Add the apt repository:

sudo apt-get install -y apt-transport-https
sudo apt-get install -y software-properties-common wget
wget -q -O - https://packages.grafana.com/gpg.key | sudo apt-key add -
echo "deb https://packages.grafana.com/oss/deb stable main" | sudo tee -a /etc/apt/sources.list.d/grafana.list 

Then install Grafana:

sudo apt-get update
sudo apt-get install -y grafana

And start the process:

sudo systemctl daemon-reload
sudo systemctl start grafana-server

Grafana now should be running on port 3000. You can check it by:

sudo systemctl status grafana-server

It should display a line containing Active: active (running).

If you're on Google Cloud VM, you need to allow access to port 3000 on Firewall, otherwise just access it from your browser. You should see the login page.

Grafana login

Add Grafana data source

The default login and password are admin. After you authenticate, click 'Add your first data source', then select 'Prometheus'.

Grafana using Prometheus as data source

In my case I had to add the IP and port of the VM, and change to 'Browser' access because the machine wasn't allowing Prometheus to be accessed internally from Grafana Server.

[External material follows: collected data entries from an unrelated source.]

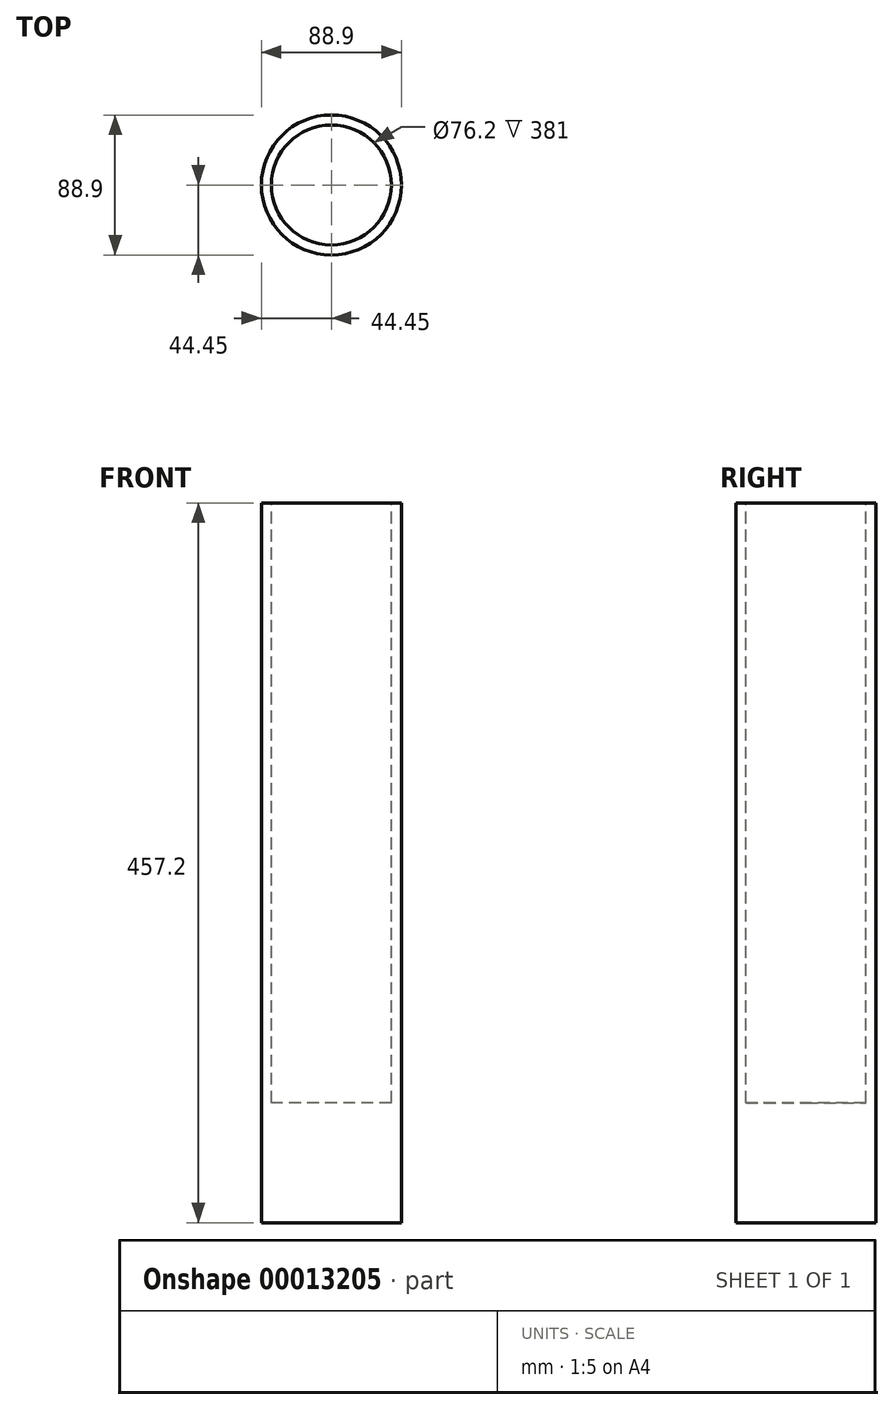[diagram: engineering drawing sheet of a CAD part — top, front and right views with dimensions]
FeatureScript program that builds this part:
annotation { "Feature Type Name" : "Feature", "Feature Type Description" : "" }
export const myFeature = defineFeature(function(context is Context, id is Id, definition is map)
    precondition{}
    {
        {
            var Q0;
            Q0=qCreatedBy(makeId("Top.planeOp"),FACE);
            var sketch = newSketch(context, id + "F0", { "sketchPlane" : qUnion([Q0])});
            skCircle(sketch, "E0", {"center": v(0, 0) * mm, "radius": 44.45 * mm});
            skSolve(sketch);
        }
        {
            var Q0;
            Q0=makeQuery(id+"F0.imprint","IMPRINT",FACE,{"disambiguationData":[TD([[makeQuery(id+"F0.imprint","IMPRINT",EDGE,{"derivedFrom":sQuery(id+"F0.wireOp",EDGE,"E0")}),1.0]])]});
            extrude(context, id + "F1", {"entities" : qUnion([Q0]), "depth" : 457.2 * mm, "offsetDistance" : 25.4 * mm});
        }
        {
            var Q0;
            Q0=makeQuery(id+"F1.opExtrude","CAP_FACE",FACE,{"disambiguationData":[OSD([sQuery(id+"F0.wireOp",EDGE,"E0")])],"isStart":false});
            var sketch = newSketch(context, id + "F2", { "sketchPlane" : qUnion([Q0])});
            skCircle(sketch, "E1", {"center": v(0, 0) * mm, "radius": 38.1 * mm});
            skSolve(sketch);
        }
        {
            var Q0;
            Q0 = qSketchRegion(id + "F2", true);
            extrude(context, id + "F3", {"entities" : qUnion([Q0]), "operationType" : NewBodyOperationType.REMOVE, "depth" : -381 * mm, "offsetDistance" : 25.4 * mm});
        }
    });
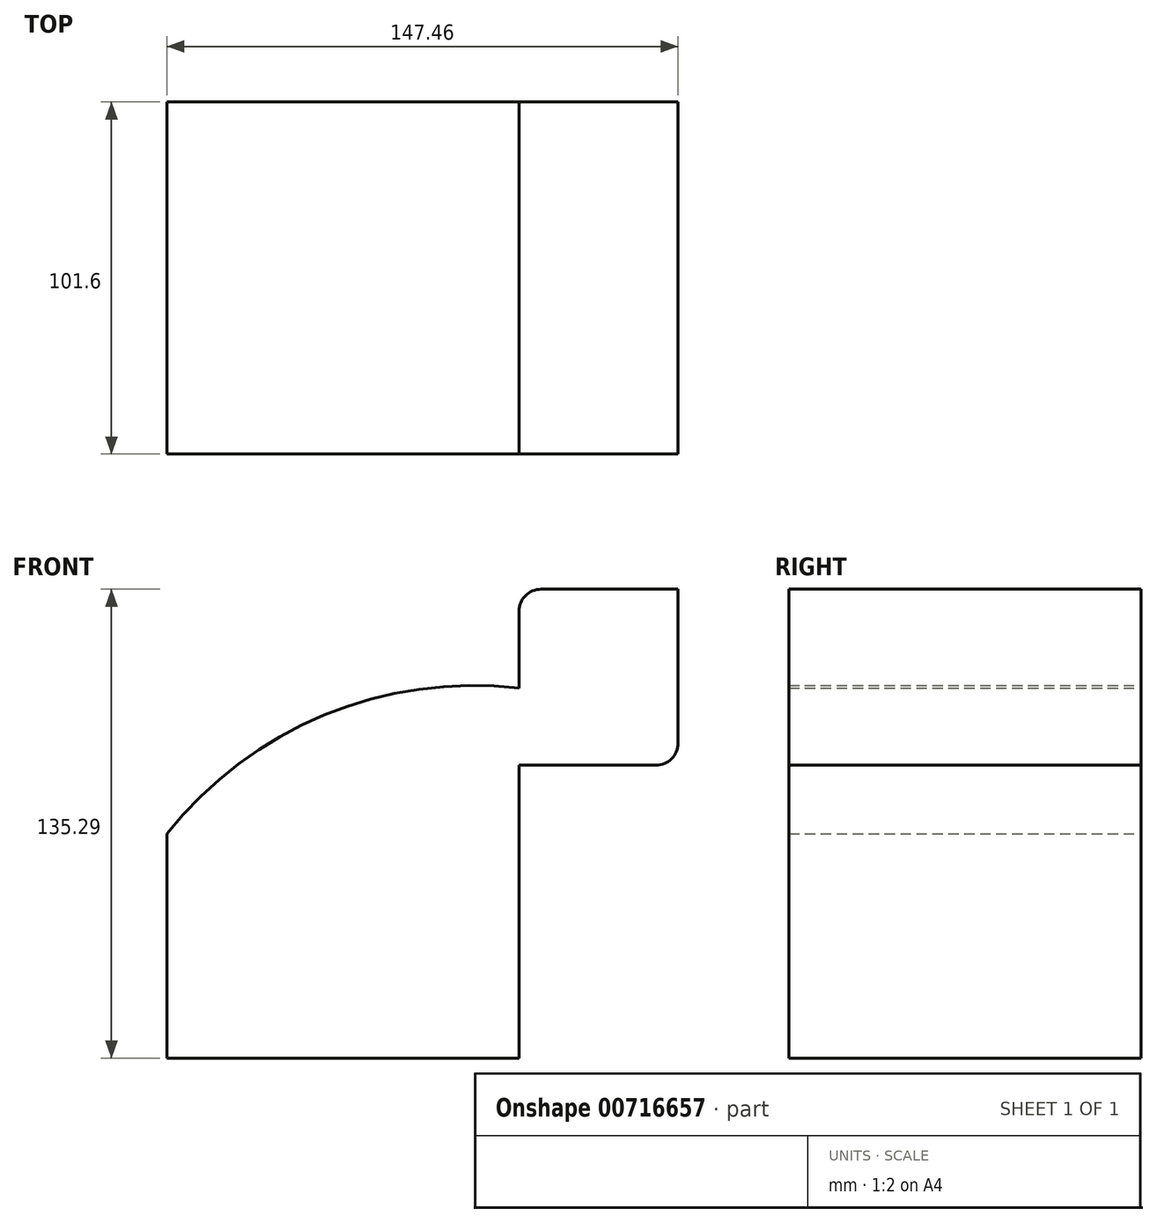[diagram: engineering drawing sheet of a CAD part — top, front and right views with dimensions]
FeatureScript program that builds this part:
annotation { "Feature Type Name" : "Feature", "Feature Type Description" : "" }
export const myFeature = defineFeature(function(context is Context, id is Id, definition is map)
    precondition{}
    {
        {
            var Q0;
            Q0=qCreatedBy(makeId("Front.planeOp"),FACE);
            var sketch = newSketch(context, id + "F0", { "sketchPlane" : qUnion([Q0])});
            skLineSegment(sketch, "E0.bottom", {"start": v(50.8, -32.37) * mm, "end": v(-50.8, -32.37) * mm});
            skLineSegment(sketch, "E0.top", {"start": v(50.8, 32.37) * mm, "end": v(-50.8, 32.37) * mm});
            skLineSegment(sketch, "E0.left", {"start": v(50.8, -32.37) * mm, "end": v(50.8, 32.37) * mm});
            skLineSegment(sketch, "E0.right", {"start": v(-50.8, -32.37) * mm, "end": v(-50.8, 32.37) * mm});
            skPoint(sketch, "E0.middle", {"position": v(0, 0) * mm});
            skLineSegment(sketch, "E1.bottom", {"start": v(50.8, 52.12) * mm, "end": v(90.31, 52.12) * mm});
            skLineSegment(sketch, "E1.top", {"start": v(57.15, 102.92) * mm, "end": v(96.66, 102.92) * mm});
            skLineSegment(sketch, "E1.left", {"start": v(50.8, 52.12) * mm, "end": v(50.8, 96.57) * mm});
            skLineSegment(sketch, "E1.right", {"start": v(96.66, 58.47) * mm, "end": v(96.66, 102.92) * mm});
            skPoint(sketch, "E1.middle", {"position": v(73.73, 77.52) * mm});
            skLineSegment(sketch, "E2", {"start": v(50.8, 32.37) * mm, "end": v(50.8, 52.12) * mm});
            skPoint(sketch, "E3.visualSharp", {"position": v(50.8, 102.92) * mm});
            skArc(sketch, "E3.filletArc", {"start": v(57.15, 102.92) * mm, "mid": v(52.66, 101.06) * mm, "end": v(50.8, 96.57) * mm});
            skPoint(sketch, "E4.visualSharp", {"position": v(96.66, 52.12) * mm});
            skArc(sketch, "E4.filletArc", {"start": v(90.31, 52.12) * mm, "mid": v(94.8, 53.98) * mm, "end": v(96.66, 58.47) * mm});
            skArc(sketch, "E5", {"start": v(50.8, 74.35) * mm, "mid": v(24.95, 64.25) * mm, "end": v(14.08, 38.72) * mm});
            skLineSegment(sketch, "E6", {"start": v(14.08, 38.72) * mm, "end": v(14.08, 32.37) * mm});
            skArc(sketch, "E7", {"start": v(50.8, 74.35) * mm, "mid": v(-5.46, 66.57) * mm, "end": v(-50.8, 32.37) * mm});
            skSolve(sketch);
        }
        {
            var Q0;
            Q0=makeQuery(id+"F0.imprint","IMPRINT",FACE,{"disambiguationData":[TD([[makeQuery(id+"F0.imprint","IMPRINT",EDGE,{"derivedFrom":sQuery(id+"F0.wireOp",EDGE,"E0.bottom")}),-1.0]])]});
            var Q1;
            {var subQ1=sQuery(id+"F0.wireOp",EDGE,"E2");Q1=makeQuery(id+"F0.imprint","IMPRINT",FACE,{"disambiguationData":[TD([[makeQuery(id+"F0.imprint","IMPRINT",EDGE,{"derivedFrom":subQ1}),1.0]])]});}
            var Q2;
            Q2=makeQuery(id+"F0.imprint","IMPRINT",FACE,{"disambiguationData":[TD([[makeQuery(id+"F0.imprint","IMPRINT",EDGE,{"derivedFrom":sQuery(id+"F0.wireOp",EDGE,"E5")}),-1.0]])]});
            var Q3;
            {var subQ3=sQuery(id+"F0.wireOp",EDGE,"E1.bottom");Q3=makeQuery(id+"F0.imprint","IMPRINT",FACE,{"disambiguationData":[TD([[makeQuery(id+"F0.imprint","IMPRINT",EDGE,{"derivedFrom":subQ3}),1.0]])]});}
            extrude(context, id + "F1", {"entities" : qUnion([Q0, Q1, Q2, Q3]), "depth" : 101.6 * mm, "offsetDistance" : 25.4 * mm});
        }
    });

When you click 'Save & Test', Grafana will tell you immediately if the data source is working:
Grafana data source working

Import Grafana dashboard

One of the cool things about Grafana is that we don't need to
always create a dashboard from scratch, but we can search one in Grafana Dashboards.

In this example I will choose this one.

Now click the '+' button on menu and click 'Import'.

Type the Dashboard id (10242) and click the nearest 'Load' Button:
Grafana dashboard import

Then select 'Prometheus' as data source and click 'Import'.
Grafana dashboard datasource

Conclusion

After you've finished all your tests on Google Cloud VM, don't forget to stop or delete the VM, otherwise you could be billed.

Hopefully everything should be working as expected, and you can now start exploring Prometheus and Grafana.

In the next article I will explain how to setup a Spring Boot application to export its metrics and then be consumed by Prometheus.

I hope you enjoyed and learned something!